Adding a new enum value to a request field. Strictly speaking additive, but if a consumer's input validation mirrors the spec, they may reject the new value. Generally treated as additive but worth a CHANGELOG callout.
New required fields on a request shape. Breaking for consumers whose payloads omit it. We do not do this without a major version.
Tightening a content-type contract (e.g., the server now requires application/json where it previously accepted anything). Treated as breaking.
Behavioral changes that "fix bugs" but were relied upon. Bug fixes are usually fine, but if consumers built around the buggy behavior, the fix is breaking for them. Lean toward calling them out as breaking when in doubt.

What "broken" means in practice

A consumer is "broken" if:

Their build fails after upgrading the SDK with no code changes (a type-level regression).
Their requests start returning errors that they were not seeing before.
Their responses start failing the validators they had in place.
A previously-working tap-through, surface, or rendering breaks visually because a field they relied on disappears.

A consumer is not "broken" if:

They were relying on a field that openapi.json never declared (their fault, not ours).
They were relying on a value the server happens to return but the spec described as optional.
They are running against a newer server with an older SDK and not updating.

Process — what runs at every PR

Before merging any PR that touches public/openapi.json or response-producing code:

Diff the spec. What fields, endpoints, error codes, validation rules, or enums changed?
Classify each change against the taxonomy above.
If any classification is "breaking," the PR cannot land on the current major. Either redesign as additive (most common — usually a new field/endpoint instead of a modified one), or defer to a future major release.
If all changes are additive, the PR may merge with a CHANGELOG entry describing the additions.
If gray-area, ask for a second pair of eyes and lean conservative.

CI enforces the easy half of this:

tests/contract-drift.test.ts confirms the SDK schema matches public/openapi.json. Drift is caught.
tests/response-shape-conformance.test.ts confirms the live transform output matches the spec's declared shape. Drift is caught.
tests/schema-alignment.test.ts confirms code references only existing DB columns. Silent column drift is caught.

The human-judgement half — is this change breaking? — is what this doc exists for.

Versioning

Per sdk/RELEASING.md, the SDK follows semver tied to the Spec:

Bump	Cause	Frequency
Patch	SDK bug fix, no spec change	As needed
Minor	Additive spec change (new optional field, endpoint, parameter, enum value)	Rare — weeks to months
Major	Breaking spec change (per taxonomy above)	Vanishingly rare — years

Internal changes (refactors, performance work, security fixes that don't change the contract) don't bump version — they ship in patch releases at most.
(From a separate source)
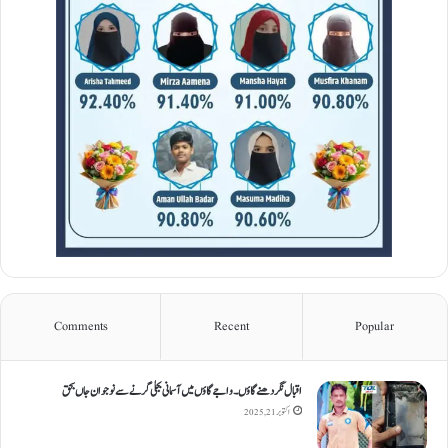
Comments
Recent
Popular
اقبال نگر دھنےگاؤں۔ واجےگاؤں میں آسمانی بجلی گرنے سے نوجوان جاں بحق
اکتوبر 21, 2025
What this doctrine forbids

"Just one quick rename" — there's no such thing within a major version.
"It was always wrong; we're fixing it" — bug or not, if it changes the contract, it bumps the major.
"No one uses that field anyway" — we don't know who's using it; the spec said it was there.
Sneaking a tightening into a "documentation update" commit.

What this doctrine permits

Saying "no" to feature requests that would force breaking. Default "no" on additions; default "wait" on breaking.
Bundling breaking changes into rare, deliberate major releases that justify the disruption with substantial coherent improvements.
Internal deprecation tracking — a field can be marked deprecated in the spec's description while still being emitted, signaling consumers to migrate before the next major.

Related docs

provenance.md — type-general doctrine for the method field.
four-roles.md — event-specific provenance.
sdk/RELEASING.md — release process.
CHANGELOG.md — the Log, part of the Commons Contract.
public/openapi.json — the Spec, the authoritative artifact.